A genuine Christian may fall away for a time, but they will always return, because God will see to it. If not, he or she was probably never a genuine believer in the first place.

1 John 2:19 describes them like this:

They went out from us, but they were not really of us; for if they had been of us, they would have remained with us; but they went out, so that it would be shown that they all are not of us.

OK, we spent some time on that because it’s important for us to hear. And if you’re thinking this might apply to you then do as Paul says in 2 Corinthians 13:5 “Examine yourselves to see if you are in the faith.” And if not, then repent and be reassured that you are.

Now, let’s get back to the evidence of the Resurrection, specifically the evidence of Scripture.

​The Evidence of Scripture

1 Corinthians 15:3 says, “For I delivered to you as of first importance what I also received, that Christ died for our sins according to the Scriptures.”

Everything that Christians believe about the Resurrection happened according to the Scriptures. Christians didn’t invent the idea of Jesus’ resurrection, it happened according to God’s plan. Paul didn’t make it up. He “delivered” what he “received” from Christ. There was no middle man (see Galatians 1:11).

And the things Paul received were of “first importance,” namely that Christ died for our sins, was buried, and raised…according to the Scriptures.

We see an example of this in Luke 24:27 when, after the Resurrection, Jesus was walking along the road to Emmaus with two disciples who were distraught about his death. They didn’t recognize him at first which gave Jesus the opportunity to explain “beginning with Moses and with all the prophets to them the things concerning Himself in all the Scriptures.”

And what Jesus explained to them included verses about his death but also about his resurrection. He would have explained Psalm 16:10 to them...

For You will not abandon my soul to Sheol; Nor will You allow Your Holy One to undergo decay.

And he would have explained Psalm 22, which is mostly about the death of Jesus, but at the end progresses to describe life after death which is only possible if the Resurrection is true.

Psalm 22:24 says,

For He has not despised nor abhorred the affliction of the afflicted; Nor has He hidden His face from him; but when he cried to Him for help, He heard.

It only makes sense for God to have “heard” if there is a resurrection otherwise Jesus is still dead, and so are we.

Psalm 22 goes on to describe the one who died as living again and praising God in the great assembly and having a heart that lives forever which, again, is only possible if Jesus was resurrected.

Isaiah 53 is also primarily about the death of Jesus and in verse 10 we read these familiar words: “But the Lord was pleased to crush Him, putting Him to grief; if He would render Himself as a guilt offering…” But then the passage continues “He will see His offspring, He will prolong His days, and the good pleasure of the Lord will prosper in His hand!”

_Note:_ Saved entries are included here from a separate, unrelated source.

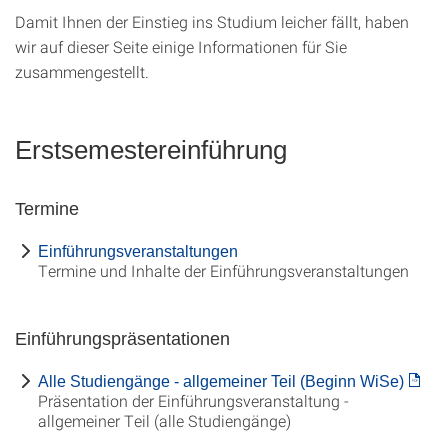
Damit Ihnen der Einstieg ins Studium leicher fällt, haben
wir auf dieser Seite einige Informationen für Sie
zusammengestellt.
Erstsemestereinführung
Termine
Einführungsveranstaltungen
Termine und Inhalte der Einführungsveranstaltungen
Einführungspräsentationen
Alle Studiengänge - allgemeiner Teil (Beginn WiSe)
Präsentation der Einführungsveranstaltung -
allgemeiner Teil (alle Studiengänge)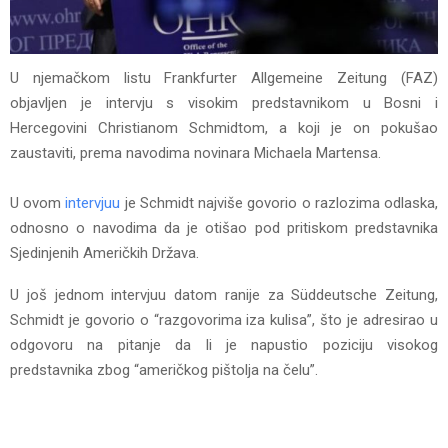
U njemačkom listu Frankfurter Allgemeine Zeitung (FAZ)
objavljen je intervju s visokim predstavnikom u Bosni i
Hercegovini Christianom Schmidtom, a koji je on pokušao
zaustaviti, prema navodima novinara Michaela Martensa.
U ovom
intervjuu
je Schmidt najviše govorio o razlozima odlaska,
odnosno o navodima da je otišao pod pritiskom predstavnika
Sjedinjenih Američkih Država.
U još jednom intervjuu datom ranije za Süddeutsche Zeitung,
Schmidt je govorio o “razgovorima iza kulisa”, što je adresirao u
odgovoru na pitanje da li je napustio poziciju visokog
predstavnika zbog “američkog pištolja na čelu”.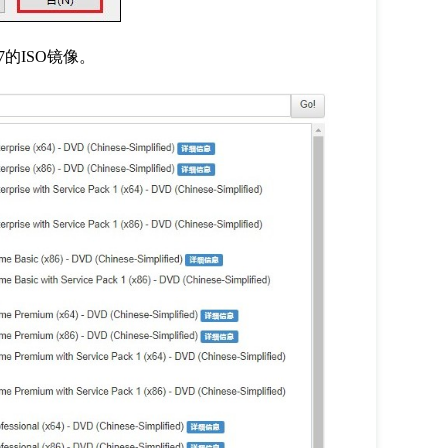
7
的
ISO
镜像。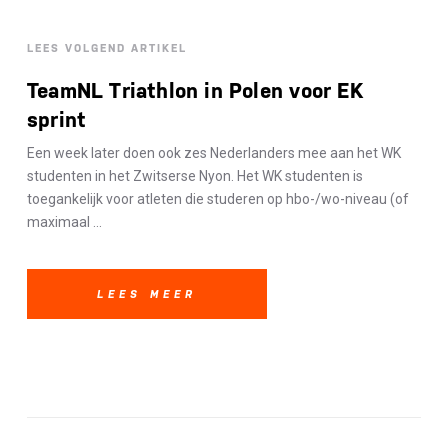
LEES VOLGEND ARTIKEL
TeamNL Triathlon in Polen voor EK
sprint
Een week later doen ook zes Nederlanders mee aan het WK
studenten in het Zwitserse Nyon. Het WK studenten is
toegankelijk voor atleten die studeren op hbo-/wo-niveau (of
maximaal ...
LEES MEER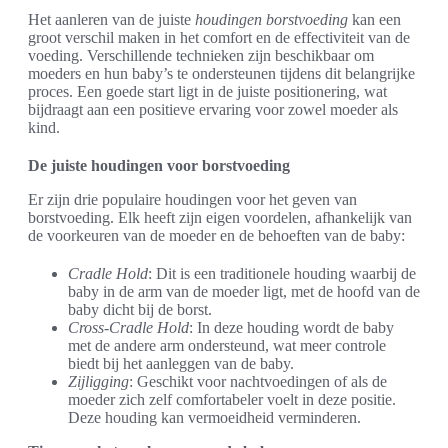
Het aanleren van de juiste
houdingen borstvoeding
kan een
groot verschil maken in het comfort en de effectiviteit van de
voeding. Verschillende technieken zijn beschikbaar om
moeders en hun baby’s te ondersteunen tijdens dit belangrijke
proces. Een goede start ligt in de juiste positionering, wat
bijdraagt aan een positieve ervaring voor zowel moeder als
kind.
De juiste houdingen voor borstvoeding
Er zijn drie populaire houdingen voor het geven van
borstvoeding. Elk heeft zijn eigen voordelen, afhankelijk van
de voorkeuren van de moeder en de behoeften van de baby:
Cradle Hold
: Dit is een traditionele houding waarbij de
baby in de arm van de moeder ligt, met de hoofd van de
baby dicht bij de borst.
Cross-Cradle Hold
: In deze houding wordt de baby
met de andere arm ondersteund, wat meer controle
biedt bij het aanleggen van de baby.
Zijligging
: Geschikt voor nachtvoedingen of als de
moeder zich zelf comfortabeler voelt in deze positie.
Deze houding kan vermoeidheid verminderen.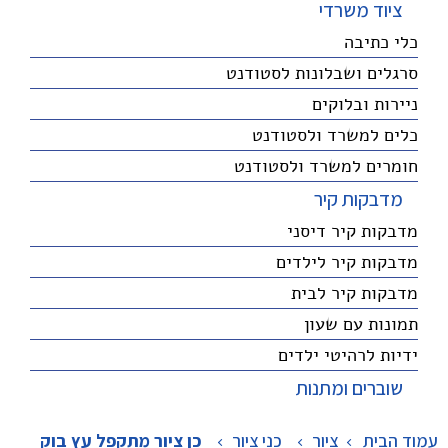
ציוד משרדי
כלי כתיבה
סרגלים ושבלונות לסטודנט
ניירות ובלוקים
כלים למשרד ולסטודנט
חומרים למשרד ולסטודנט
מדבקות קיר
מדבקות קיר דיסני
מדבקות קיר לילדים
מדבקות קיר לבית
תמונות עם שעון
ידיות לרהיטי ילדים
שוברים ומתנות
עמוד הבית
ציור
>
כני ציור
>
כן ציור מתקפל עץ בוק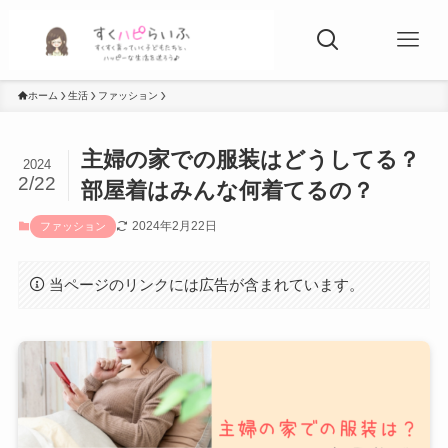
ホーム
生活
ファッション
主婦の家での服装はどうしてる？
2024
2/22
部屋着はみんな何着てるの？
2024年2月22日
ファッション
当ページのリンクには広告が含まれています。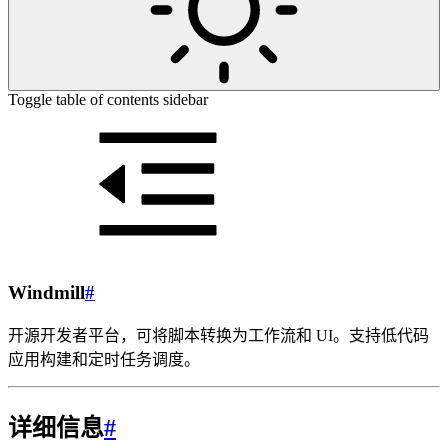
Toggle table of contents sidebar
Windmill
#
开源开发者平台，可将脚本转换为工作流和 UI。支持低代码
应用构建和定时任务调度。
详细信息
#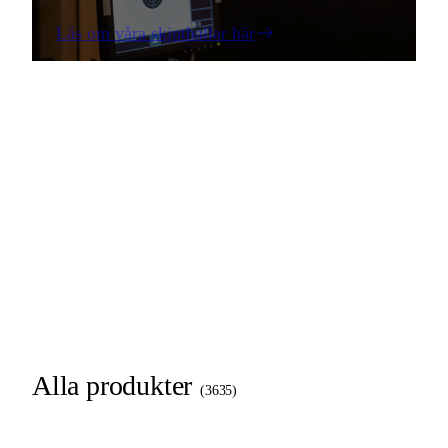
Läs om våra skjuthallar här
Alla produkter
(
3635
)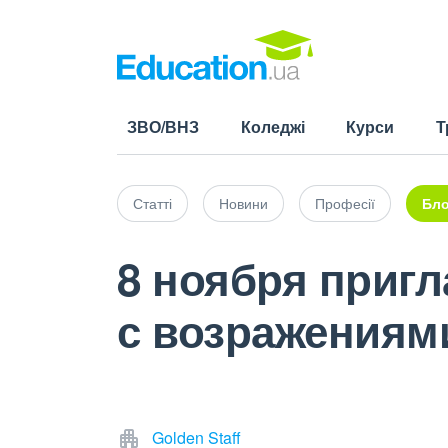
ЗВО/ВНЗ
Коледжі
Курси
Т
Статті
Новини
Професії
Бло
8 ноября пригл
с возражениями
Golden Staff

See, it’s only possible for the person God crushed, which is Jesus, to see his offspring if there is a resurrection.

So, the Old Testament is evidence for the Resurrection, which isn’t a new teaching; it was God’s plan all along, fulfilled in Christ. And we, the living Church, continue to testify to the truth of the Resurrection. Next week we will talk about all of the eyewitnesses.

Until then, may God find us faithfully standing firm and trusting in the resurrection of Christ.